Yesterday was Father’s Day to most of the world, but I decided to make it Jaiquawn Jarrett Day. I liked watching him play in 2010, but was still really caught off guard when the Eagles took him in the 2nd round. He’s grown on me since the draft, but I decided to do some more tape study and research on him.
I watched him vs Ohio and UConn. He picked off a pass in the Ohio game. It was a poor downfield throw. Jarrett was in the right postion and showed pretty good ball skills in making the pick. He played very little in the box in that game, generally staying deep as the FS. He did take good angles to the ball when going to make tackles.
UConn was a different game. They run a lot. That allowed Jarrett to move around more and get some time in the box. The two best plays Jarrett made were on run blitzes. He took on pulling Guards. He didn’t do this in space by diving at their feet. He took them on in traffic and did so up high. On one play he fought off the block and got in on the tackle (a TFL I think). The other play he affected the run by stuffing the G and let a LB make the tackle. You like it when a 198-pound Safety has no hesitance about taking on 300-pound linemen. Hell, he expects to beat them. That’s a mentality I want in a SS.
Jarrett can play FS or SS. I think he’s okay in space. I think he really shines when he plays in the box. He is a good hitter, but I’m real impressed with him as a tackler. I can’t tell you how many young DBs won’t tackle. They “cut tackle”, meaning that they try to dive through the legs of the runner/receiver without wrapping up. That can work in college, but is dangerous in the NFL. Try that on Adrian Peterson and you’ll bounce off and watch him run for a TD. You must wrap up. Jarrett goes low when he tackles and pretty consistently is able to wrap up his targets. There are some plays when he will just hit the guy, but sometimes that’s all you can do.

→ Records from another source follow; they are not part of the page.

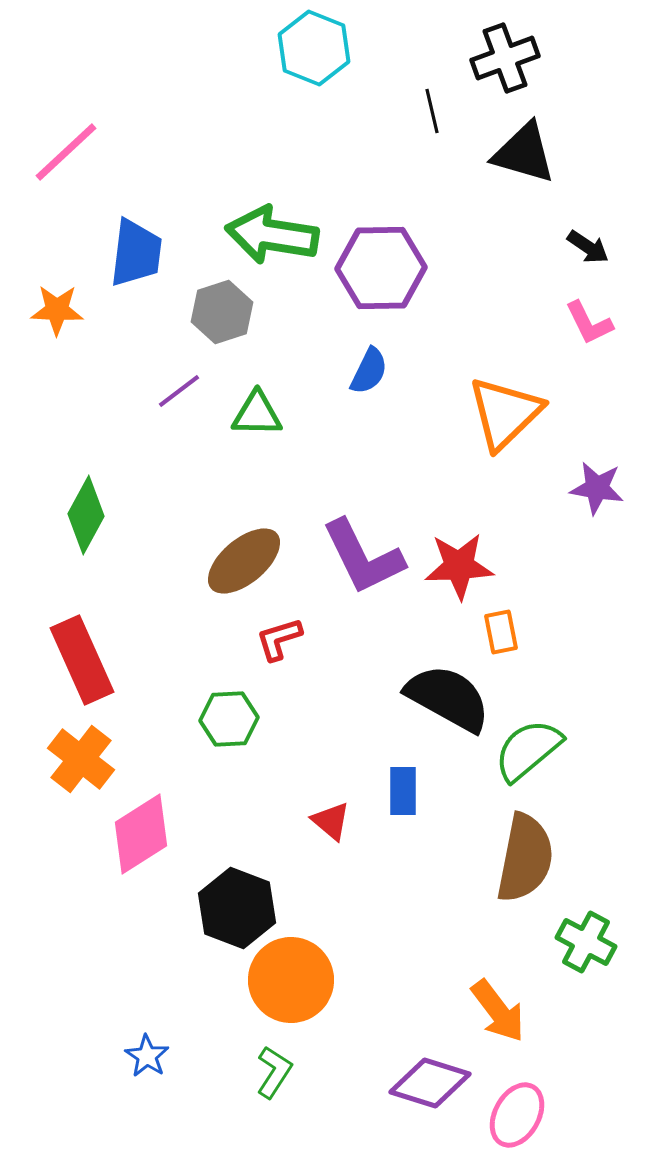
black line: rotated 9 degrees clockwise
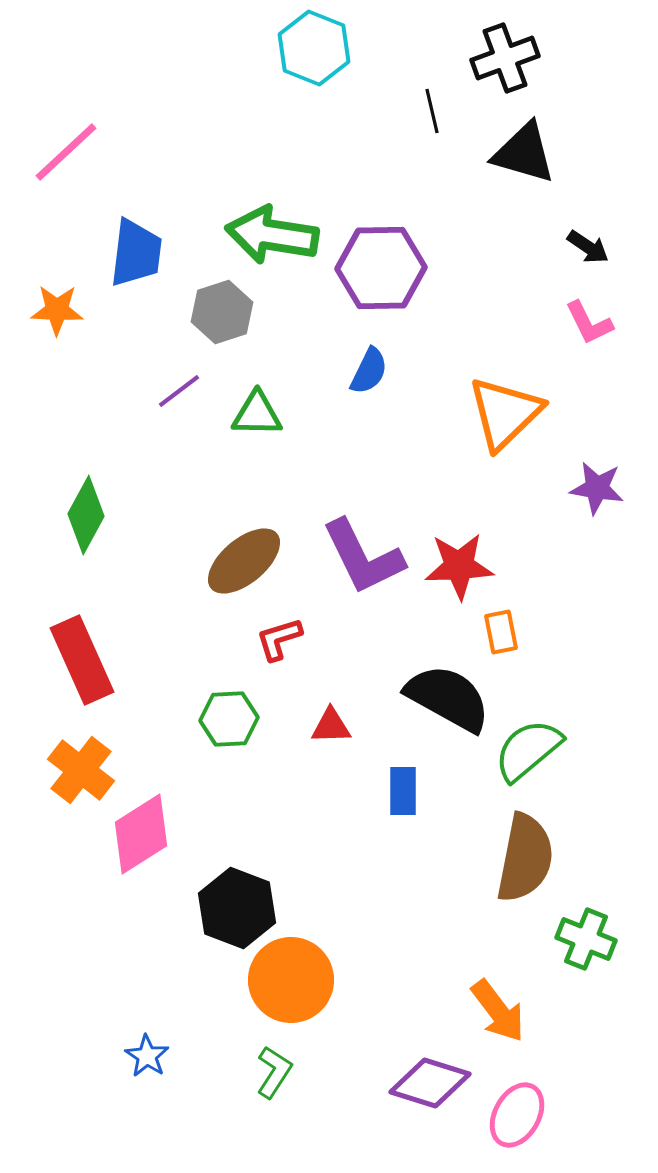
orange cross: moved 11 px down
red triangle: moved 95 px up; rotated 42 degrees counterclockwise
green cross: moved 3 px up; rotated 6 degrees counterclockwise
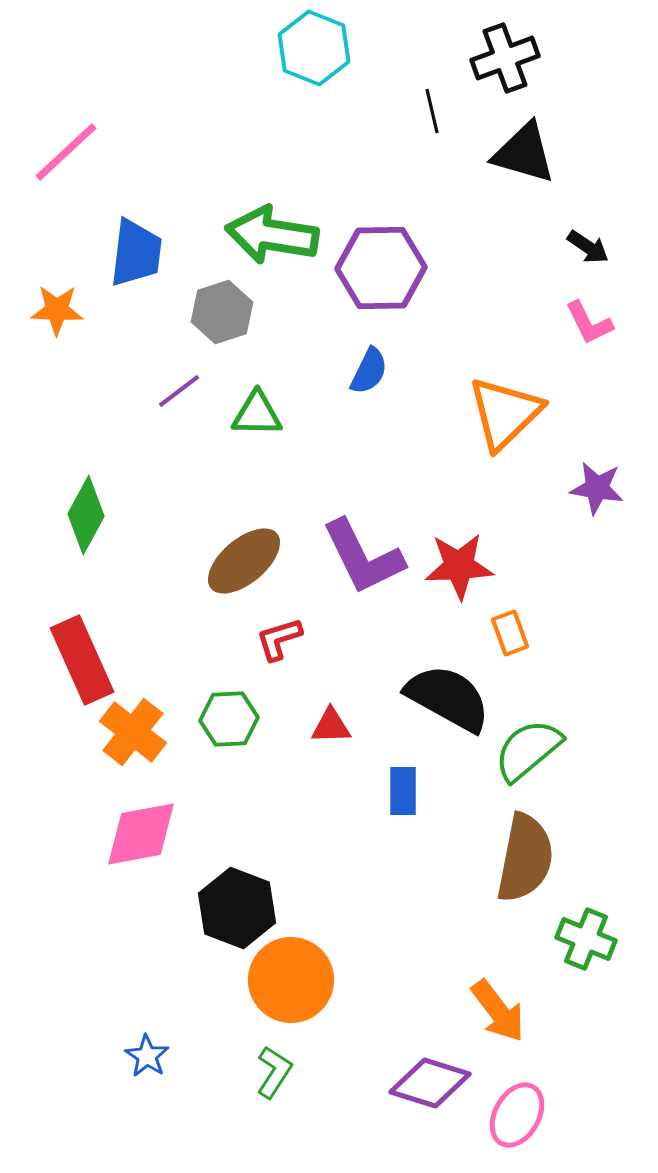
orange rectangle: moved 9 px right, 1 px down; rotated 9 degrees counterclockwise
orange cross: moved 52 px right, 38 px up
pink diamond: rotated 22 degrees clockwise
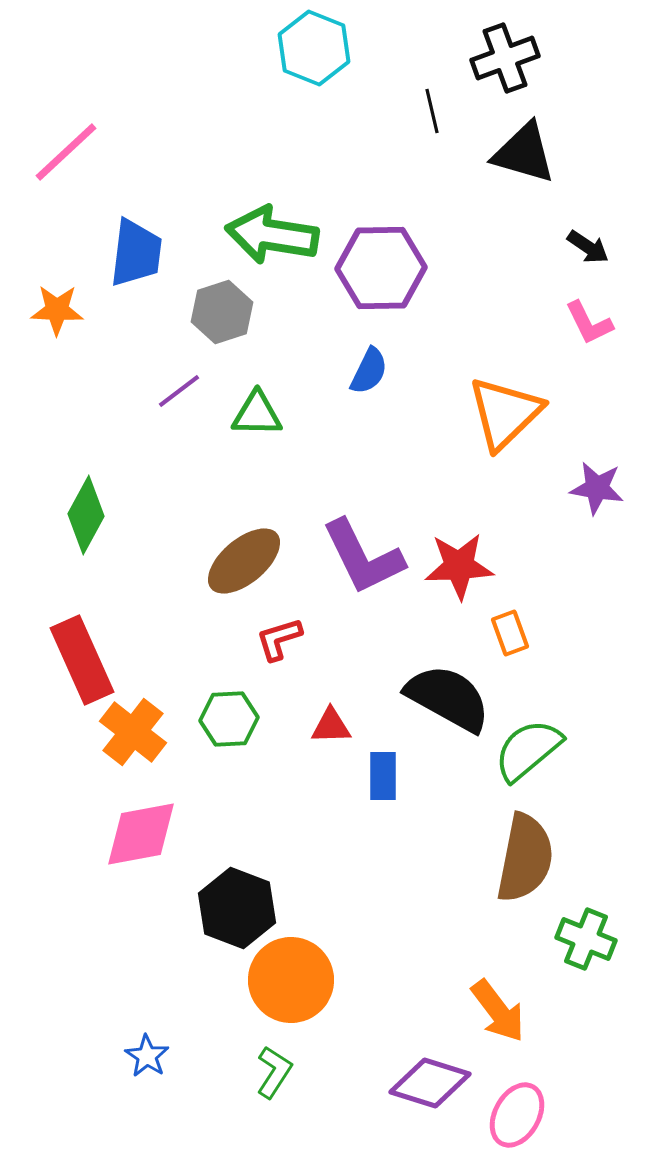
blue rectangle: moved 20 px left, 15 px up
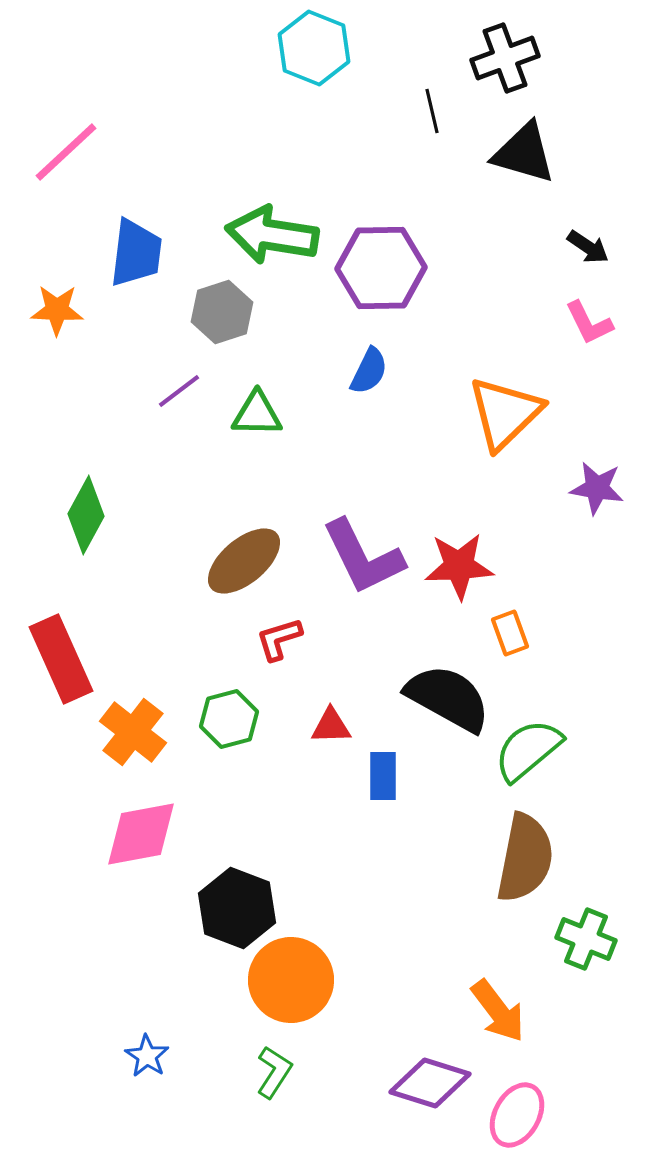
red rectangle: moved 21 px left, 1 px up
green hexagon: rotated 12 degrees counterclockwise
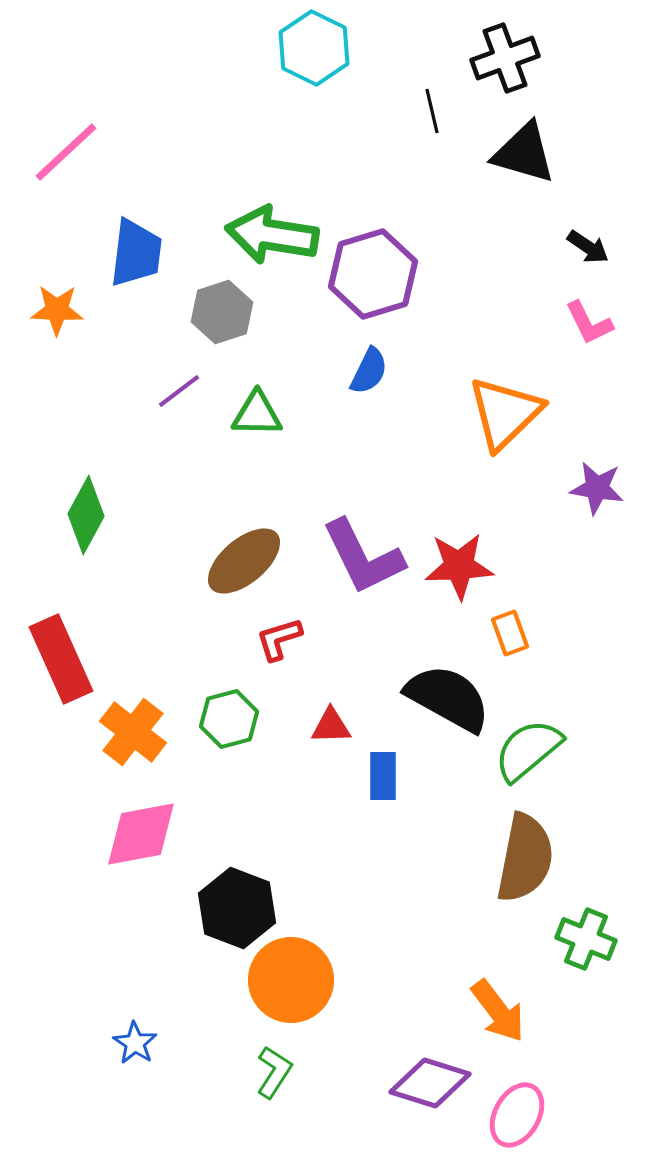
cyan hexagon: rotated 4 degrees clockwise
purple hexagon: moved 8 px left, 6 px down; rotated 16 degrees counterclockwise
blue star: moved 12 px left, 13 px up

He did knock one receiver out of the UConn game. The player was trying to get away from one defender who had him by the leg. Jarrett came up to finish things off. And being a nice young man, he decided to help the receiver to the ground. It was a tad forceful so the training staff had to come out and help the receiver to the sideline. Not a dirty hit at all. Just tough.
I happened to re-listen to Greg Cosell of NFL Films talking about him to Dave Spadaro. Greg loved Jarrett. I think he said Jaiquawn was his highest rated Safety in the whole draft. Here’s the link to the Eagles Live talk with Cosell. Interestingly, he mentions the Eagles should go after a CB in the 3rd round. Dave asked who the Eagles should get. Cosell didn’t know who the Eagles might like, but did mention that he was high on this kid named Curtis Marsh. Clearly Cosell was on the same page as Andy Reid, Howie Roseman, and Juan Castillo when it came to evaluating DBs.
Cosell mentions how much he loved Jarrett in the Temple/Penn State game. Someone was kind enough to put together a great video of Jarrett in that game. He missed a tackle on one of the first plays and then played lights out the rest of the way. Here’s that game.
Jarrett played in the Senior Bowl. A dedicated Temple fan put together a video of Jarrett’s snaps from the game. He played both SS and FS. He looks so much more natural in the box. The thing to watch for in this video is just how physical he is with guys who try to block him. You’ll also see him in man coverage in some sets. That isn’t his strength, but he’s also not completely lost. Here’s the Senior Bowl clips.
Many of you know my good friend Matt Alkire from our work together at ScoutsNotebook. He is a recruiting guru for Scout.com. Matt spoke to an assistant coach for a team that faced Temple multiple times in the last four years. Matt asked the coach his thoughts on Jarrett. To paraphrase it as nicely as possible, “Thank god he’s gone.”
The coach gave Jarrett the ultimate compliment for a Safety. He said that his runners/receivers hated crossing the middle because they knew Jarrett was back there and could unleash some brutal hits. The coach had seen Jarrett really pop some of his guys and wanted Jaiquawn to graduate or get locked up (purely a joke because of the hits), but that he was tired of facing him.
If ever there was a glowing recommendation from an opposing coach for a physical Safety, that’s it. Forget about your resume, that’s what you want on your tombstone. “Here lies a Safety that opposing coaches and players hated to face because he regularly knocked the crap out of them.” Pure poetry.
We won’t know if Jaiquawn Jarrett is ready to start this year until we see him in practice and the preseason. I do know that the more I read and hear about the guy does give me confidence that he’s the kind of rookie who can play right away. A quick resolution to the lockout situation would certainly help Jarrett’s case to be the starter quite a bit. He can’t make up for the missed time, but it is still possible for him get plenty of work in before the real games are schedule to start.